MacKay likes to say the fact that the city was hit with a historic storm two months before geofoam was scheduled be placed means “Martin’s looking down on us … it makes you think there is good going on … the whole job has gone like that, everything has fallen into place.”
More bad weather
After surviving the 2018 storms, the project team, however, was unable to complete the park in time for the 2019 Boston Marathon on April 15 due to this year's rainiest fall and spring on record.
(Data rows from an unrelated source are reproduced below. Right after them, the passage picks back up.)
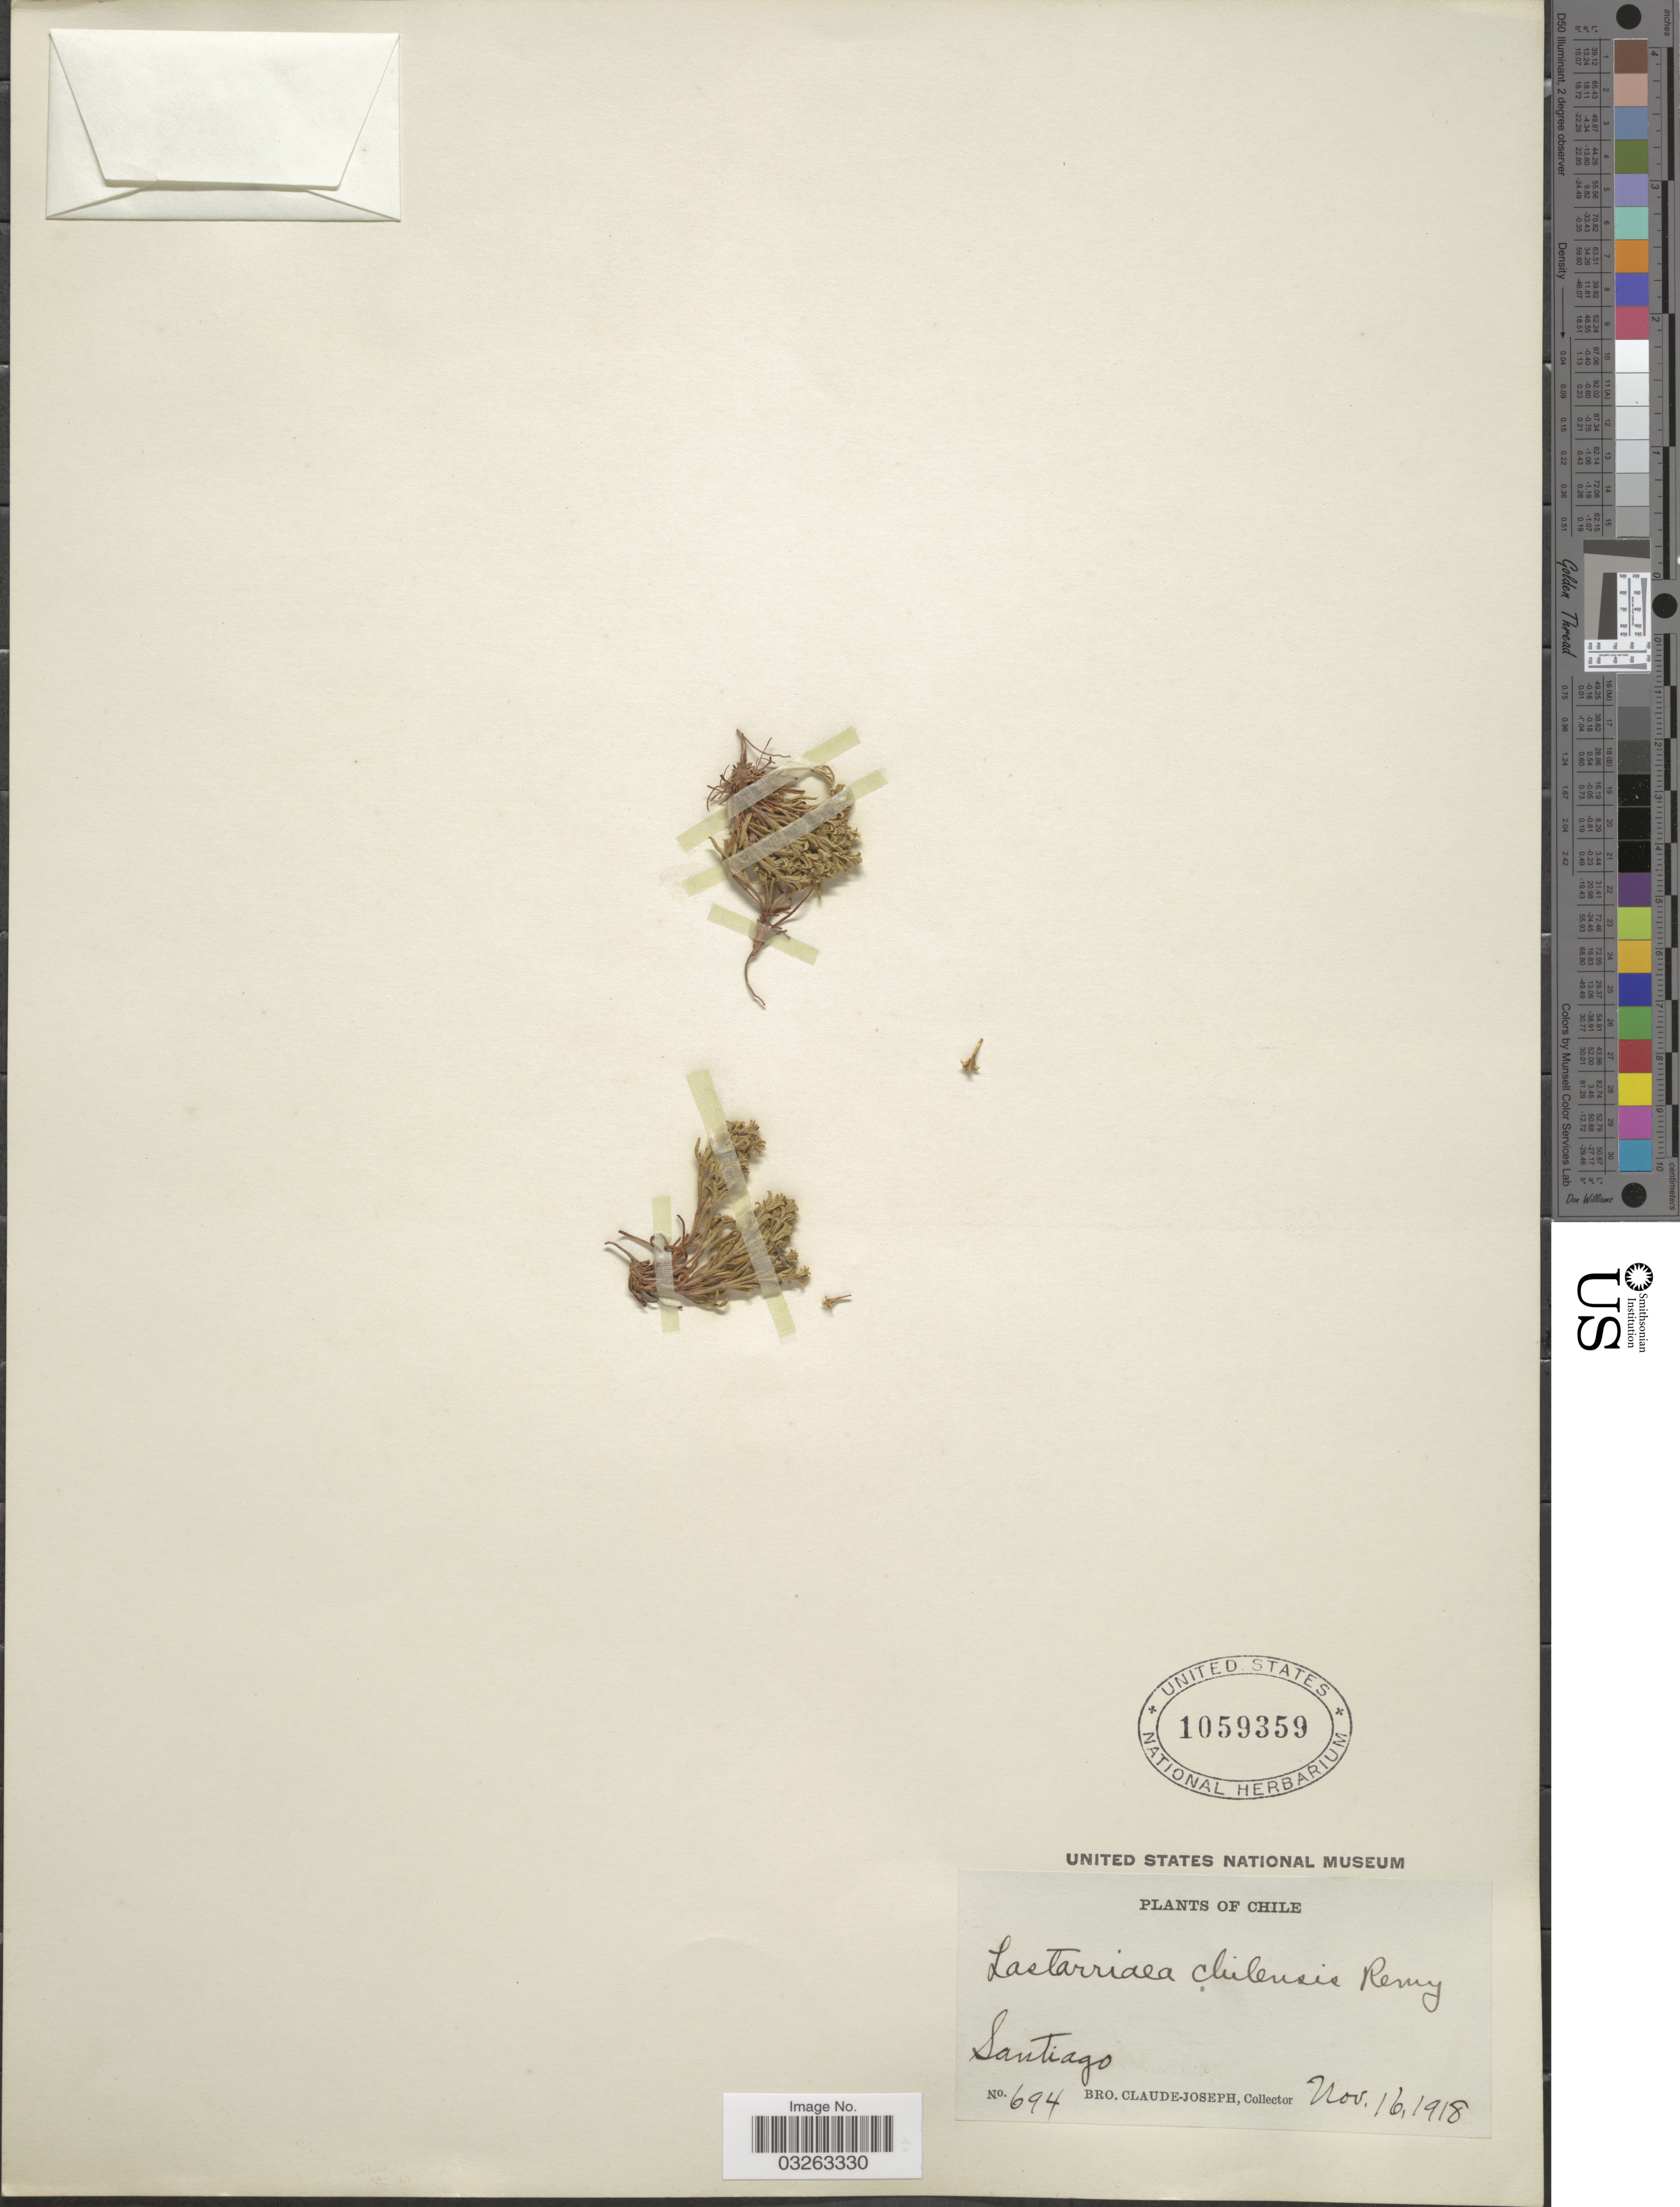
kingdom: Plantae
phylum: Tracheophyta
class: Magnoliopsida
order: Caryophyllales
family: Polygonaceae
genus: Lastarriaea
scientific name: Lastarriaea chilensis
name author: J. Rémy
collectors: Bro. Claude-Joseph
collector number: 694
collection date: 1918-11-16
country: Chile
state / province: Región Metropolitana (RM)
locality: Santiago.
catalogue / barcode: US 1059359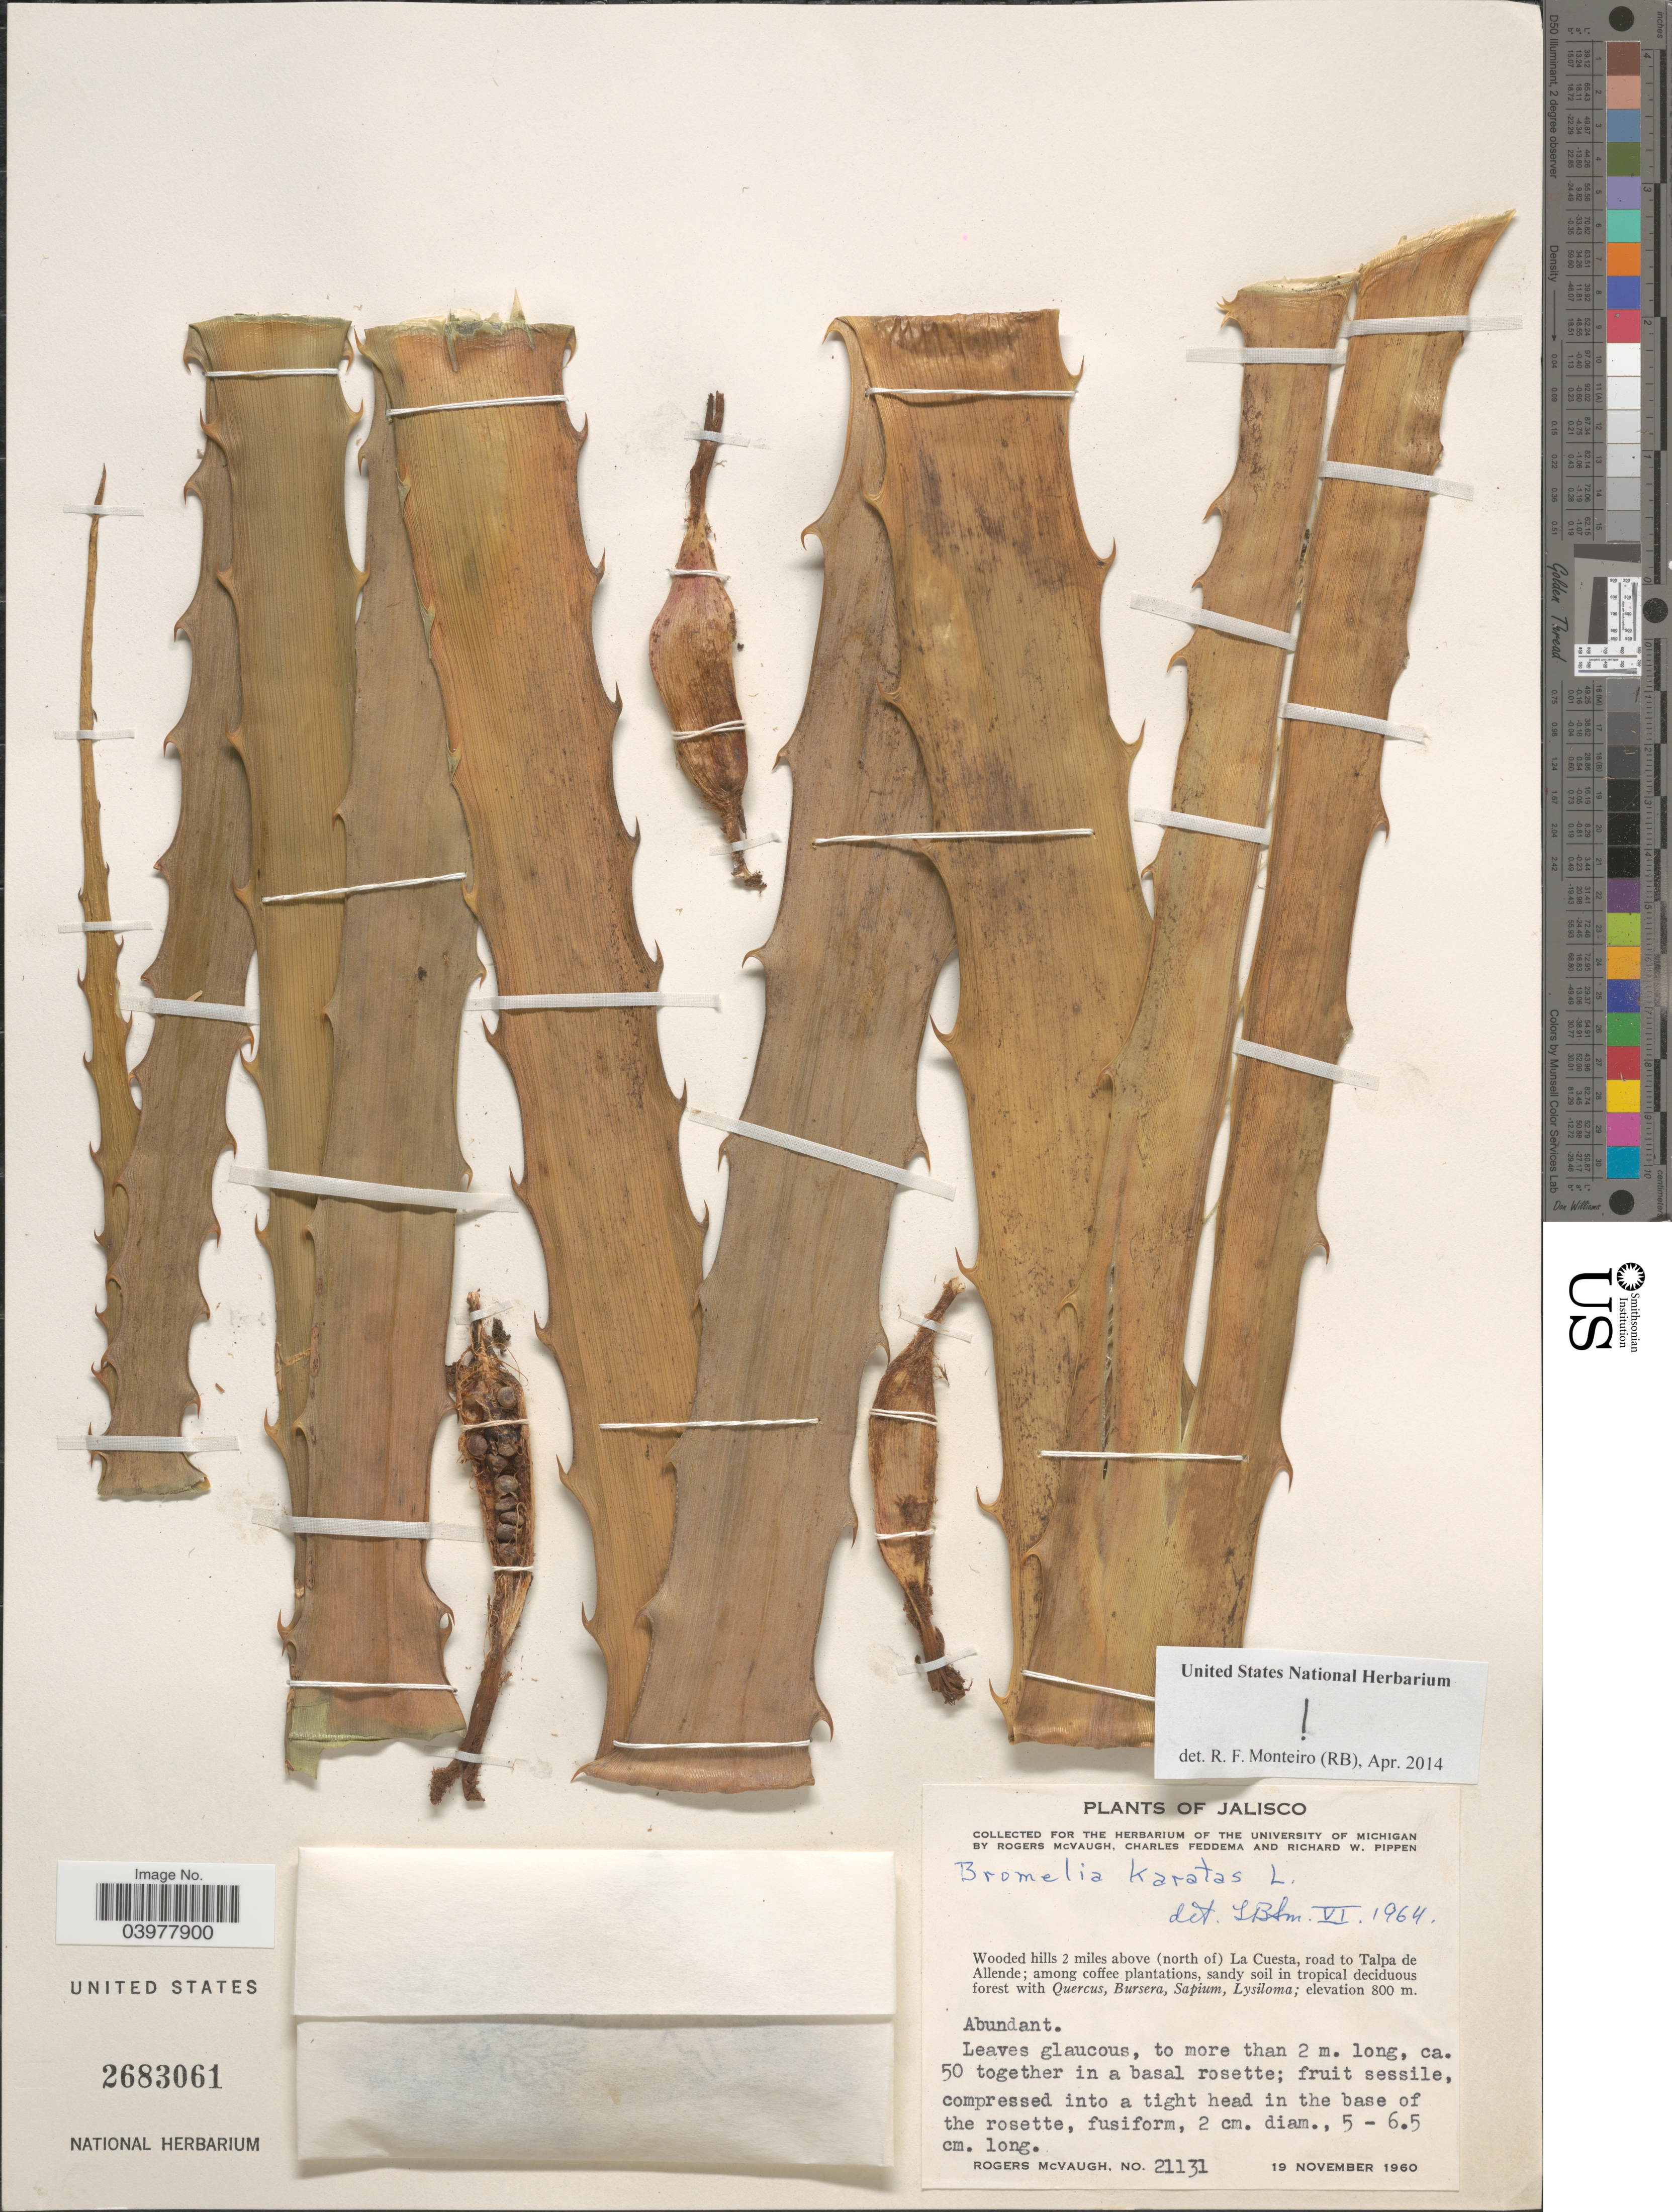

MacKay says the team then turned its attention to opening in June because Martin’s birthday is June 9.
With 21 rain days in April, MacKay says the team was fortunate that the design called for exposed aggregate sidewalks, which requires pressure washing the finish. “If you were doing traditional broom sidewalks you’d be 21 days behind schedule because you can’t pour regular sidewalks with incoming showers,” says MacKay, who added that grading the sidewalks was complicated by the fact that pressure washing is difficult for cement masons and finishers to control. “It really was tricky to get it not only aesthetically pleasing to the eye but also [Americans with Disabilities Act] compliant.”
MacKay praised city officials for giving the team flexibility to work during breaks in the rain, even on weekends when streams of family’s flock to the adjacent Boston Children’s Museum. He says he's “overwhelmed” by support from the community, mayor, governor and Martin’s parents, who regularly bring craft workers coffee and donuts and hooded sweatshirts and t-shirts from the Martin Richard Foundation. Bill Richard also regularly texted MacKay late at night to say the “project was coming along nicely.”
Coincidentally, the Boston Marathon Bombing Memorial on Boylston Street is also scheduled to turn over later this summer. “You don’t want to have one overshadow the other,” MacKay says. “They’re both important. That’s where the tragedy happened, and [the park] is where we’re going to celebrate what we made of such a negative thing.”
New information was added to this story on June 14. A version of this story appears in the June 17 issue of ENR.